**PASSAGE TO READ:**
-- Opening Marker --
Josh Hawley’s Mission to Remake the GOP

The freshman senator from Missouri wants to build on Trump’s tenure and end the GOP’s free-market worship for good.

Mike Segar / Reuters

Washington is in an unusually high state of chaos. Impeachment hearings are proceeding dramatically in the House. Donald Trump has taken to tweeting videos about the purported “coup” being staged against his presidency by Democrats, complete with an ominous musical score. But from the view of Senator Josh Hawley’s office, its walls covered in tasteful kid art and a large desk offering up a mugful of crisp yellow pencils, it’s hard to tell that anything is amiss. The Missouri freshman is too busy laying out the future of the Republican Party to pay much mind to the partisan death spiral unfolding around him.

By Hawley’s own account, some conservatives on Capitol Hill have spent the past three years with their eyes tightly shut, waiting for the Trump era to pass and everything to return to normal. “That’s not going to happen,” he told me in an interview this week. If the Republican Party returns to its pre-Trump ideological defaults—standing up for big business over the middle class, prioritizing free-market principles over social issues—“we’re not going to be a majority party, ever,” he said. “That’s just not the future.”
-- Closing Marker --
(Excerpts from a dataset)
-- Opening Marker --
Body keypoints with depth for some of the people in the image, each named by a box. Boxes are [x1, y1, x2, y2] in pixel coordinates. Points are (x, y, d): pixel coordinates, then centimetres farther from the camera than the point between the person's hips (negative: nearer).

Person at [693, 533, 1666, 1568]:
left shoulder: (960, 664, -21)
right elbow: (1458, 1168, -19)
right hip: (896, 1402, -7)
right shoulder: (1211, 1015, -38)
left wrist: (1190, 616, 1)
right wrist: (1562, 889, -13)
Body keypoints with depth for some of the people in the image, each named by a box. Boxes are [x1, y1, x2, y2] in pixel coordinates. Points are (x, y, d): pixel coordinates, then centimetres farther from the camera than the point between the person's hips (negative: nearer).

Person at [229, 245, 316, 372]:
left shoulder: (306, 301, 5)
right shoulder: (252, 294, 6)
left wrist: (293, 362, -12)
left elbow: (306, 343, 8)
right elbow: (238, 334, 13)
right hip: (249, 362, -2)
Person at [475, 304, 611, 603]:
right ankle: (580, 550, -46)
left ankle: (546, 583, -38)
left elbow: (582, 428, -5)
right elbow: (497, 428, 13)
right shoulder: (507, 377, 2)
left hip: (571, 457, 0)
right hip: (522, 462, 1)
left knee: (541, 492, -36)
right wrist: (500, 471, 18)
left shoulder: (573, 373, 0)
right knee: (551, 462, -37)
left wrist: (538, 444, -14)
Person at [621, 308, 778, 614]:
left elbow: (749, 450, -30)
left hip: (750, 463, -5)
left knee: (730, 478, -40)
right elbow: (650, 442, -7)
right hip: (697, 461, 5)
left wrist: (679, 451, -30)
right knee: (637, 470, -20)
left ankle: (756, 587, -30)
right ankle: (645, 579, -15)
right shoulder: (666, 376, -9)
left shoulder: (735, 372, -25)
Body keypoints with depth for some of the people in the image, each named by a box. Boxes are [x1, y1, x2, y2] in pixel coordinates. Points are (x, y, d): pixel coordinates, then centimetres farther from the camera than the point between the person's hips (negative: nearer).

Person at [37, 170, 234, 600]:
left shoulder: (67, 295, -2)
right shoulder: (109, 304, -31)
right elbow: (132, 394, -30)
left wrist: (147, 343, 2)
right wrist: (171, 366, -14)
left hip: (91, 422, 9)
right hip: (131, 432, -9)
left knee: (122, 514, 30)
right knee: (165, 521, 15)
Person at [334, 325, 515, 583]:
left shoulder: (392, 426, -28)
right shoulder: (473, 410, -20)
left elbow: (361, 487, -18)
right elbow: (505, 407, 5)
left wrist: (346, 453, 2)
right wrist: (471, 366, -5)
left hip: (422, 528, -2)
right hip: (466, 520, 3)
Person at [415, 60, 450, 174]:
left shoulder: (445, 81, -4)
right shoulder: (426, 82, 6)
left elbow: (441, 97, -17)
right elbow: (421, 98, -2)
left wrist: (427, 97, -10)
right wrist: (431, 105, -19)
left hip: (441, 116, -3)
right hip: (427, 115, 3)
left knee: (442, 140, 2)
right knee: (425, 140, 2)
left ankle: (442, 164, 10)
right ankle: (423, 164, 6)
-- Closing Marker --
**ACTIVITY LIST:**
A: Repeat the whole article on Josh Hawley and the Republican Party word for word.
B: Reproduce the records from the line containing "right knee: (165, 521, 15)" through the line containing "right knee: (425, 140, 2)", with both of those lines included.

**ANSWERS FOR THIS EXERCISE:**
A:
Josh Hawley’s Mission to Remake the GOP

The freshman senator from Missouri wants to build on Trump’s tenure and end the GOP’s free-market worship for good.

Mike Segar / Reuters

Washington is in an unusually high state of chaos. Impeachment hearings are proceeding dramatically in the House. Donald Trump has taken to tweeting videos about the purported “coup” being staged against his presidency by Democrats, complete with an ominous musical score. But from the view of Senator Josh Hawley’s office, its walls covered in tasteful kid art and a large desk offering up a mugful of crisp yellow pencils, it’s hard to tell that anything is amiss. The Missouri freshman is too busy laying out the future of the Republican Party to pay much mind to the partisan death spiral unfolding around him.

By Hawley’s own account, some conservatives on Capitol Hill have spent the past three years with their eyes tightly shut, waiting for the Trump era to pass and everything to return to normal. “That’s not going to happen,” he told me in an interview this week. If the Republican Party returns to its pre-Trump ideological defaults—standing up for big business over the middle class, prioritizing free-market principles over social issues—“we’re not going to be a majority party, ever,” he said. “That’s just not the future.”

B:
right knee: (165, 521, 15)
Person at [334, 325, 515, 583]:
left shoulder: (392, 426, -28)
right shoulder: (473, 410, -20)
left elbow: (361, 487, -18)
right elbow: (505, 407, 5)
left wrist: (346, 453, 2)
right wrist: (471, 366, -5)
left hip: (422, 528, -2)
right hip: (466, 520, 3)
Person at [415, 60, 450, 174]:
left shoulder: (445, 81, -4)
right shoulder: (426, 82, 6)
left elbow: (441, 97, -17)
right elbow: (421, 98, -2)
left wrist: (427, 97, -10)
right wrist: (431, 105, -19)
left hip: (441, 116, -3)
right hip: (427, 115, 3)
left knee: (442, 140, 2)
right knee: (425, 140, 2)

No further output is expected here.